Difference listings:

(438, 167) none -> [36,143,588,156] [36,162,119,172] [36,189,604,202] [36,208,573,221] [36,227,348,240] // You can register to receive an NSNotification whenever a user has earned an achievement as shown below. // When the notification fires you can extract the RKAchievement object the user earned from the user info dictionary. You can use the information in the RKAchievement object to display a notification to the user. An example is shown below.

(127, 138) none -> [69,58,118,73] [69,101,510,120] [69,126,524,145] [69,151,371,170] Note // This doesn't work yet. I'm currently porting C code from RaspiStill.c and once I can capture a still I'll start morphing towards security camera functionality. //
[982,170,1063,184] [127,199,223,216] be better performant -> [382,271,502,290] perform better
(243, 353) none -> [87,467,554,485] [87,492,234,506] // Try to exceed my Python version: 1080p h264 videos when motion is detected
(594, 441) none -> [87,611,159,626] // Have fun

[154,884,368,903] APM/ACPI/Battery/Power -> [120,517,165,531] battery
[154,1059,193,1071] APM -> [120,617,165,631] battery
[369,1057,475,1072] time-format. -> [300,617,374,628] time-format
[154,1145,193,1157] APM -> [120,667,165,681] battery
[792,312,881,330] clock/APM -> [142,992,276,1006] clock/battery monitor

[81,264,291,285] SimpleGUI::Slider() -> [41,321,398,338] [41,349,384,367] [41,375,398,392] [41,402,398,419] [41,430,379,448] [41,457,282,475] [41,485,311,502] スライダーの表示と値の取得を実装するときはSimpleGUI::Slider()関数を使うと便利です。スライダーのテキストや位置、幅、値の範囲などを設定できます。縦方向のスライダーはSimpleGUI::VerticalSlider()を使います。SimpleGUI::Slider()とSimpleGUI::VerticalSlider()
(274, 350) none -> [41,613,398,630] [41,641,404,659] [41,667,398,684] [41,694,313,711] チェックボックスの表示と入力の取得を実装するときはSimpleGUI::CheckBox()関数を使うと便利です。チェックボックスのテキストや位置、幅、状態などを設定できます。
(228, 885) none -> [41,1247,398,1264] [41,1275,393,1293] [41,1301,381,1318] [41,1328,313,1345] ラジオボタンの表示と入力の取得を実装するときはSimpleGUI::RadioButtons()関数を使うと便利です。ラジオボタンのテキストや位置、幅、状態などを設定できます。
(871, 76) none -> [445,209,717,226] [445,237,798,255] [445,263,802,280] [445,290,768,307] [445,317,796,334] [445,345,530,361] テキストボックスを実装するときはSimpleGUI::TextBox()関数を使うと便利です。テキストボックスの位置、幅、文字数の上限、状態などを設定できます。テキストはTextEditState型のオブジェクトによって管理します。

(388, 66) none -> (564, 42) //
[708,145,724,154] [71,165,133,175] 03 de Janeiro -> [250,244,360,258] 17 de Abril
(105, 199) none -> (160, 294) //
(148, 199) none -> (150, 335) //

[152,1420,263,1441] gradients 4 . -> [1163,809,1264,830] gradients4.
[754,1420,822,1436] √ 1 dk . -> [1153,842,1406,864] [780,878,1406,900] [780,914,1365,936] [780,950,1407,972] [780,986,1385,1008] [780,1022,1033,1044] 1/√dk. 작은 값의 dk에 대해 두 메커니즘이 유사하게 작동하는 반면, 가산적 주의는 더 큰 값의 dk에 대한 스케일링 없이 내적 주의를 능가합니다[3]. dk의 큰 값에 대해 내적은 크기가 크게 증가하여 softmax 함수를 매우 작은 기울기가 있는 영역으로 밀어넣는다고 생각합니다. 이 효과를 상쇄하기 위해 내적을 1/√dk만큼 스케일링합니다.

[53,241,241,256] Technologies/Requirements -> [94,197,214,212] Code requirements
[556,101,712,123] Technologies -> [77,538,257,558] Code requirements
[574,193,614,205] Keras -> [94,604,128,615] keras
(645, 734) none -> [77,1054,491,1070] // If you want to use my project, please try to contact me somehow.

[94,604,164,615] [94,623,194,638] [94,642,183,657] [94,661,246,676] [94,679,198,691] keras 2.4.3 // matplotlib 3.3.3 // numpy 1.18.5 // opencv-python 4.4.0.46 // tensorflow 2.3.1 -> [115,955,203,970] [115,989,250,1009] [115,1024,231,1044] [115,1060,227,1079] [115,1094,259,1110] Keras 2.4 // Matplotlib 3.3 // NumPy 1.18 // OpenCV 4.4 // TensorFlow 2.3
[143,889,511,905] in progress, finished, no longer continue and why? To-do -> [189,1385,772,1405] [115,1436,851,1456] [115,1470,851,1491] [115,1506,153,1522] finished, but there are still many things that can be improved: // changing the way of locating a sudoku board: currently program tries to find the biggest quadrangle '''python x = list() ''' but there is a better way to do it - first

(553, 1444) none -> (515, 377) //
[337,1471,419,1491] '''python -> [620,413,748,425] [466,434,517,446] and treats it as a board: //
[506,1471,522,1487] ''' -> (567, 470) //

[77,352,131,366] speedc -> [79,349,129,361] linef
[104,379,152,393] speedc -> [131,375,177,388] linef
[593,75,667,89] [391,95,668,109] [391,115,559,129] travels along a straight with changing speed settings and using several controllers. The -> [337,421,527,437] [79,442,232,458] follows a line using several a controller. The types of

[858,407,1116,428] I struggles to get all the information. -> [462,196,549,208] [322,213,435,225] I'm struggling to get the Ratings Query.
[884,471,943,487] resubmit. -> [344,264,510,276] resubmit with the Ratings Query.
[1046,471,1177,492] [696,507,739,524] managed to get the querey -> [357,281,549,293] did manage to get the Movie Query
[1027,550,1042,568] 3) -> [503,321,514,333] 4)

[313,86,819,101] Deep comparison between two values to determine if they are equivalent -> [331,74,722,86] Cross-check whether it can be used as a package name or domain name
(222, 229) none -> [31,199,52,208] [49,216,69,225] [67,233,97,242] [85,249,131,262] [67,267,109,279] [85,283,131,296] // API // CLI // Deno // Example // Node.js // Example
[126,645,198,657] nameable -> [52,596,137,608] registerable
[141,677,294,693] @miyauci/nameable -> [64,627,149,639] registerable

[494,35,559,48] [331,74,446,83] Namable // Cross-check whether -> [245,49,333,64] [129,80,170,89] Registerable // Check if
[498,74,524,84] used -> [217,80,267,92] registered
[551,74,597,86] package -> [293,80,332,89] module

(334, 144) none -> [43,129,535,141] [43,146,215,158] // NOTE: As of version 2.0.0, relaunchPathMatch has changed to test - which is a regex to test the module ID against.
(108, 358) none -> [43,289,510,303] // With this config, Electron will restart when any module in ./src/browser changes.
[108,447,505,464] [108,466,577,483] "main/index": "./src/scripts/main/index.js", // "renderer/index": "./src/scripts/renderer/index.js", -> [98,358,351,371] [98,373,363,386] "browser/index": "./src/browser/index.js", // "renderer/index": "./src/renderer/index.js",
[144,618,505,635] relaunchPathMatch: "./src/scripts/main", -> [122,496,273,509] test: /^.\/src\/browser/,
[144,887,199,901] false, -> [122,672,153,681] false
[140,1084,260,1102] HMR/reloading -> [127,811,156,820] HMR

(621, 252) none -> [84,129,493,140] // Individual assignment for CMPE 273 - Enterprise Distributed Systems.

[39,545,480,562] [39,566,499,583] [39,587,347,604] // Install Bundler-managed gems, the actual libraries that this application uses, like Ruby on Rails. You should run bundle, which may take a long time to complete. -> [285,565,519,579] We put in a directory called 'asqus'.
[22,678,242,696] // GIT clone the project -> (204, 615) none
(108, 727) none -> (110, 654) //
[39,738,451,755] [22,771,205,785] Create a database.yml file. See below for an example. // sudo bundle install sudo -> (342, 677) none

WHAT TO PRODUCE:
Beginning with the top line of the data above, output every line exactly until the one that contains "[81,264,291,285] SimpleGUI::Slider() ->", and include that one too.

TASK RESPONSE:
(438, 167) none -> [36,143,588,156] [36,162,119,172] [36,189,604,202] [36,208,573,221] [36,227,348,240] // You can register to receive an NSNotification whenever a user has earned an achievement as shown below. // When the notification fires you can extract the RKAchievement object the user earned from the user info dictionary. You can use the information in the RKAchievement object to display a notification to the user. An example is shown below.

(127, 138) none -> [69,58,118,73] [69,101,510,120] [69,126,524,145] [69,151,371,170] Note // This doesn't work yet. I'm currently porting C code from RaspiStill.c and once I can capture a still I'll start morphing towards security camera functionality. //
[982,170,1063,184] [127,199,223,216] be better performant -> [382,271,502,290] perform better
(243, 353) none -> [87,467,554,485] [87,492,234,506] // Try to exceed my Python version: 1080p h264 videos when motion is detected
(594, 441) none -> [87,611,159,626] // Have fun

[154,884,368,903] APM/ACPI/Battery/Power -> [120,517,165,531] battery
[154,1059,193,1071] APM -> [120,617,165,631] battery
[369,1057,475,1072] time-format. -> [300,617,374,628] time-format
[154,1145,193,1157] APM -> [120,667,165,681] battery
[792,312,881,330] clock/APM -> [142,992,276,1006] clock/battery monitor

[81,264,291,285] SimpleGUI::Slider() -> [41,321,398,338] [41,349,384,367] [41,375,398,392] [41,402,398,419] [41,430,379,448] [41,457,282,475] [41,485,311,502] スライダーの表示と値の取得を実装するときはSimpleGUI::Slider()関数を使うと便利です。スライダーのテキストや位置、幅、値の範囲などを設定できます。縦方向のスライダーはSimpleGUI::VerticalSlider()を使います。SimpleGUI::Slider()とSimpleGUI::VerticalSlider()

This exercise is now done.